> [Problem] The records below must be transcribed exactly.
Data records below:
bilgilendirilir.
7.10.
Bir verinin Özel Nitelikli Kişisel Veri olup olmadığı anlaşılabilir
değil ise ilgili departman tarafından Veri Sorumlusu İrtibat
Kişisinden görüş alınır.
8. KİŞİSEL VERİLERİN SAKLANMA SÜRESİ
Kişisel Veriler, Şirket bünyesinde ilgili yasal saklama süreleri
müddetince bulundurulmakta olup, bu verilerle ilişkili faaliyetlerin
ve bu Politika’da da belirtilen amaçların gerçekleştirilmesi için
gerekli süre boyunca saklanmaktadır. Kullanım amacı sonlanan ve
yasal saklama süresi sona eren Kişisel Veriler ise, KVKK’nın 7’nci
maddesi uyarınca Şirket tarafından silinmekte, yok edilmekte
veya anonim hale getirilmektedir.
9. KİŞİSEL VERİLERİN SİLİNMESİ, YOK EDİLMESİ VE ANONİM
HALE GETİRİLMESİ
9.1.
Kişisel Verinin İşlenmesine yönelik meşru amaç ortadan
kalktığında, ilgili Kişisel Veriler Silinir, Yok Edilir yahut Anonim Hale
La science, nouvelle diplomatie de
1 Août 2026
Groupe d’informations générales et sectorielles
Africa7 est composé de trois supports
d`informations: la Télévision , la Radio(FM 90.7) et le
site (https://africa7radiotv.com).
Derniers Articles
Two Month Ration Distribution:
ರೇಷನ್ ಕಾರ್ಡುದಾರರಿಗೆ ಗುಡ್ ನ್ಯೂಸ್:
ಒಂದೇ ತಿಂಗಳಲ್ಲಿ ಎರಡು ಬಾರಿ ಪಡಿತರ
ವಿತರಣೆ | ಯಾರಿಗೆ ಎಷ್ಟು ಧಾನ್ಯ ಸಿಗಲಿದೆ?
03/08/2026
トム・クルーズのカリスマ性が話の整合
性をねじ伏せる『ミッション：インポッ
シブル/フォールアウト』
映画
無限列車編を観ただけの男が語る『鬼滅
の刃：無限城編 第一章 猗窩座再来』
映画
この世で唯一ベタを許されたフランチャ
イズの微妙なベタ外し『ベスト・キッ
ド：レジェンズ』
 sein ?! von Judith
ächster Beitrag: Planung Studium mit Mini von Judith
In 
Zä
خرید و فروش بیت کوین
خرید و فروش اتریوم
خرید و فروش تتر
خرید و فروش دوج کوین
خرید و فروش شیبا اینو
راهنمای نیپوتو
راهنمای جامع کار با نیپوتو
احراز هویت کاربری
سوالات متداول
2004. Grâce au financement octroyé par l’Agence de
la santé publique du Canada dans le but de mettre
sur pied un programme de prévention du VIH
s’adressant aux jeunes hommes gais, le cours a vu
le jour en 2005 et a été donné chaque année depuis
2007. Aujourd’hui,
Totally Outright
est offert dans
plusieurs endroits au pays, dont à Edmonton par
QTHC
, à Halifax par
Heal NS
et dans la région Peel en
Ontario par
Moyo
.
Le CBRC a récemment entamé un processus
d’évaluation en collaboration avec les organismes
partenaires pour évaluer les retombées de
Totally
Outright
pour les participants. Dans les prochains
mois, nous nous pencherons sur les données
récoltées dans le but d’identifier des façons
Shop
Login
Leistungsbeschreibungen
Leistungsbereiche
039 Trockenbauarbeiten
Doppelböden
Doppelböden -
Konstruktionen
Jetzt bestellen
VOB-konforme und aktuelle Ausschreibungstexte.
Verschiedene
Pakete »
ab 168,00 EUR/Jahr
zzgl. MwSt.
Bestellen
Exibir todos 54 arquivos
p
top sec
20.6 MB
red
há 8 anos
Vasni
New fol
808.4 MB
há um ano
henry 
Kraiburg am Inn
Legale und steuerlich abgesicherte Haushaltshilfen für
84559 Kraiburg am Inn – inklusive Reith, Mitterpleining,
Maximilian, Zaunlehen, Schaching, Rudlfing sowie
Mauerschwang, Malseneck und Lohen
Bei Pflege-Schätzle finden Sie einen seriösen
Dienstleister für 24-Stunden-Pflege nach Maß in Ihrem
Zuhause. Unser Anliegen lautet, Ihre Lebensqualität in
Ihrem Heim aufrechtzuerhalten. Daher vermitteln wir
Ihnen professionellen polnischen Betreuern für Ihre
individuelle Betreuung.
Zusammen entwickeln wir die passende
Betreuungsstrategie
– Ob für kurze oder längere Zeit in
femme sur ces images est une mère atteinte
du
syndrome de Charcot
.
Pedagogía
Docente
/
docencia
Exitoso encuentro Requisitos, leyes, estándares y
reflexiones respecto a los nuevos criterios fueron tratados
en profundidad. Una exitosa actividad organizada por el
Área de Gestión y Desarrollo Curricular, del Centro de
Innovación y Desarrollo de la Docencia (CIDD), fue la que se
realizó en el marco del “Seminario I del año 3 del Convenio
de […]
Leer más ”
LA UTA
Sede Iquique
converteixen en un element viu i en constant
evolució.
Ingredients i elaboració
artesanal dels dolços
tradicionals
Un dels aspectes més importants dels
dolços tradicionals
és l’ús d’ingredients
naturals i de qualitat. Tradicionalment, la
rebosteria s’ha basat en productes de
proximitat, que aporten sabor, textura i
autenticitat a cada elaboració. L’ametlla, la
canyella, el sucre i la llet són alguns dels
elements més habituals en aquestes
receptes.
End of Data records.
> [Result for this exercise]
bilgilendirilir.
7.10.
Bir verinin Özel Nitelikli Kişisel Veri olup olmadığı anlaşılabilir
değil ise ilgili departman tarafından Veri Sorumlusu İrtibat
Kişisinden görüş alınır.
8. KİŞİSEL VERİLERİN SAKLANMA SÜRESİ
Kişisel Veriler, Şirket bünyesinde ilgili yasal saklama süreleri
müddetince bulundurulmakta olup, bu verilerle ilişkili faaliyetlerin
ve bu Politika’da da belirtilen amaçların gerçekleştirilmesi için
gerekli süre boyunca saklanmaktadır. Kullanım amacı sonlanan ve
yasal saklama süresi sona eren Kişisel Veriler ise, KVKK’nın 7’nci
maddesi uyarınca Şirket tarafından silinmekte, yok edilmekte
veya anonim hale getirilmektedir.
9. KİŞİSEL VERİLERİN SİLİNMESİ, YOK EDİLMESİ VE ANONİM
HALE GETİRİLMESİ
9.1.
Kişisel Verinin İşlenmesine yönelik meşru amaç ortadan
kalktığında, ilgili Kişisel Veriler Silinir, Yok Edilir yahut Anonim Hale
La science, nouvelle diplomatie de
1 Août 2026
Groupe d’informations générales et sectorielles
Africa7 est composé de trois supports
d`informations: la Télévision , la Radio(FM 90.7) et le
site (https://africa7radiotv.com).
Derniers Articles
Two Month Ration Distribution:
ರೇಷನ್ ಕಾರ್ಡುದಾರರಿಗೆ ಗುಡ್ ನ್ಯೂಸ್:
ಒಂದೇ ತಿಂಗಳಲ್ಲಿ ಎರಡು ಬಾರಿ ಪಡಿತರ
ವಿತರಣೆ | ಯಾರಿಗೆ ಎಷ್ಟು ಧಾನ್ಯ ಸಿಗಲಿದೆ?
03/08/2026
トム・クルーズのカリスマ性が話の整合
性をねじ伏せる『ミッション：インポッ
シブル/フォールアウト』
映画
無限列車編を観ただけの男が語る『鬼滅
の刃：無限城編 第一章 猗窩座再来』
映画
この世で唯一ベタを許されたフランチャ
イズの微妙なベタ外し『ベスト・キッ
ド：レジェンズ』
 sein ?! von Judith
ächster Beitrag: Planung Studium mit Mini von Judith
In 
Zä
خرید و فروش بیت کوین
خرید و فروش اتریوم
خرید و فروش تتر
خرید و فروش دوج کوین
خرید و فروش شیبا اینو
راهنمای نیپوتو
راهنمای جامع کار با نیپوتو
احراز هویت کاربری
سوالات متداول
2004. Grâce au financement octroyé par l’Agence de
la santé publique du Canada dans le but de mettre
sur pied un programme de prévention du VIH
s’adressant aux jeunes hommes gais, le cours a vu
le jour en 2005 et a été donné chaque année depuis
2007. Aujourd’hui,
Totally Outright
est offert dans
plusieurs endroits au pays, dont à Edmonton par
QTHC
, à Halifax par
Heal NS
et dans la région Peel en
Ontario par
Moyo
.
Le CBRC a récemment entamé un processus
d’évaluation en collaboration avec les organismes
partenaires pour évaluer les retombées de
Totally
Outright
pour les participants. Dans les prochains
mois, nous nous pencherons sur les données
récoltées dans le but d’identifier des façons
Shop
Login
Leistungsbeschreibungen
Leistungsbereiche
039 Trockenbauarbeiten
Doppelböden
Doppelböden -
Konstruktionen
Jetzt bestellen
VOB-konforme und aktuelle Ausschreibungstexte.
Verschiedene
Pakete »
ab 168,00 EUR/Jahr
zzgl. MwSt.
Bestellen
Exibir todos 54 arquivos
p
top sec
20.6 MB
red
há 8 anos
Vasni
New fol
808.4 MB
há um ano
henry 
Kraiburg am Inn
Legale und steuerlich abgesicherte Haushaltshilfen für
84559 Kraiburg am Inn – inklusive Reith, Mitterpleining,
Maximilian, Zaunlehen, Schaching, Rudlfing sowie
Mauerschwang, Malseneck und Lohen
Bei Pflege-Schätzle finden Sie einen seriösen
Dienstleister für 24-Stunden-Pflege nach Maß in Ihrem
Zuhause. Unser Anliegen lautet, Ihre Lebensqualität in
Ihrem Heim aufrechtzuerhalten. Daher vermitteln wir
Ihnen professionellen polnischen Betreuern für Ihre
individuelle Betreuung.
Zusammen entwickeln wir die passende
Betreuungsstrategie
– Ob für kurze oder längere Zeit in
femme sur ces images est une mère atteinte
du
syndrome de Charcot
.
Pedagogía
Docente
/
docencia
Exitoso encuentro Requisitos, leyes, estándares y
reflexiones respecto a los nuevos criterios fueron tratados
en profundidad. Una exitosa actividad organizada por el
Área de Gestión y Desarrollo Curricular, del Centro de
Innovación y Desarrollo de la Docencia (CIDD), fue la que se
realizó en el marco del “Seminario I del año 3 del Convenio
de […]
Leer más ”
LA UTA
Sede Iquique
converteixen en un element viu i en constant
evolució.
Ingredients i elaboració
artesanal dels dolços
tradicionals
Un dels aspectes més importants dels
dolços tradicionals
és l’ús d’ingredients
naturals i de qualitat. Tradicionalment, la
rebosteria s’ha basat en productes de
proximitat, que aporten sabor, textura i
autenticitat a cada elaboració. L’ametlla, la
canyella, el sucre i la llet són alguns dels
elements més habituals en aquestes
receptes.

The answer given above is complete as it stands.